• **What to work on**
Make an exact copy of every record that follows.

• **Extracted information**

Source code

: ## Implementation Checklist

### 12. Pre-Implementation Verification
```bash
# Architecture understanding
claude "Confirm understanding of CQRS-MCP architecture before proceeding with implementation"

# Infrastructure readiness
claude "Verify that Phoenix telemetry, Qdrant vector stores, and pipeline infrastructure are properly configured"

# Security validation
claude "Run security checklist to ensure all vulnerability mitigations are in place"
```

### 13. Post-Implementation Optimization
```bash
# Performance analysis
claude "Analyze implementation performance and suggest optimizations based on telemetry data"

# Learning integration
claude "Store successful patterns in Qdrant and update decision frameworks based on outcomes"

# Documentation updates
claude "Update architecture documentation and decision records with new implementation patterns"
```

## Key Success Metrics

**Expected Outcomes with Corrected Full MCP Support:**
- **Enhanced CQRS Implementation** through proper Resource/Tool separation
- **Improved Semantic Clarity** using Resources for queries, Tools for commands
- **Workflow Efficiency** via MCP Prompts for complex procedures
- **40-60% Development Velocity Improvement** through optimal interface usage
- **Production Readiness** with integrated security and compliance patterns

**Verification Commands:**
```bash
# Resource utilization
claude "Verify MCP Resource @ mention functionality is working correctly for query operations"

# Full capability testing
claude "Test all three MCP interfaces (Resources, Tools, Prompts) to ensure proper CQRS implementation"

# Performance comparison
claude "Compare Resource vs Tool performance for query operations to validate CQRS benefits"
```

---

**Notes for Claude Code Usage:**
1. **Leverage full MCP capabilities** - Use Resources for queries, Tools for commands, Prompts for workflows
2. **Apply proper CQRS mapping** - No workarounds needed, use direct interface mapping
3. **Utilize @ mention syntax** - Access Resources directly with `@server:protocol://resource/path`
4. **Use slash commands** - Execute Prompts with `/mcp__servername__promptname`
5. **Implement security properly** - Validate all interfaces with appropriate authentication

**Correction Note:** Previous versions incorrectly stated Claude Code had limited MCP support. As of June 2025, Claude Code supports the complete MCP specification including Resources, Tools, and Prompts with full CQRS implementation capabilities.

• **Solution to the problem**
Source code

: ## Implementation Checklist

### 12. Pre-Implementation Verification
```bash
# Architecture understanding
claude "Confirm understanding of CQRS-MCP architecture before proceeding with implementation"

# Infrastructure readiness
claude "Verify that Phoenix telemetry, Qdrant vector stores, and pipeline infrastructure are properly configured"

# Security validation
claude "Run security checklist to ensure all vulnerability mitigations are in place"
```

### 13. Post-Implementation Optimization
```bash
# Performance analysis
claude "Analyze implementation performance and suggest optimizations based on telemetry data"

# Learning integration
claude "Store successful patterns in Qdrant and update decision frameworks based on outcomes"

# Documentation updates
claude "Update architecture documentation and decision records with new implementation patterns"
```

## Key Success Metrics

**Expected Outcomes with Corrected Full MCP Support:**
- **Enhanced CQRS Implementation** through proper Resource/Tool separation
- **Improved Semantic Clarity** using Resources for queries, Tools for commands
- **Workflow Efficiency** via MCP Prompts for complex procedures
- **40-60% Development Velocity Improvement** through optimal interface usage
- **Production Readiness** with integrated security and compliance patterns

**Verification Commands:**
```bash
# Resource utilization
claude "Verify MCP Resource @ mention functionality is working correctly for query operations"

# Full capability testing
claude "Test all three MCP interfaces (Resources, Tools, Prompts) to ensure proper CQRS implementation"

# Performance comparison
claude "Compare Resource vs Tool performance for query operations to validate CQRS benefits"
```

---

**Notes for Claude Code Usage:**
1. **Leverage full MCP capabilities** - Use Resources for queries, Tools for commands, Prompts for workflows
2. **Apply proper CQRS mapping** - No workarounds needed, use direct interface mapping
3. **Utilize @ mention syntax** - Access Resources directly with `@server:protocol://resource/path`
4. **Use slash commands** - Execute Prompts with `/mcp__servername__promptname`
5. **Implement security properly** - Validate all interfaces with appropriate authentication

**Correction Note:** Previous versions incorrectly stated Claude Code had limited MCP support. As of June 2025, Claude Code supports the complete MCP specification including Resources, Tools, and Prompts with full CQRS implementation capabilities.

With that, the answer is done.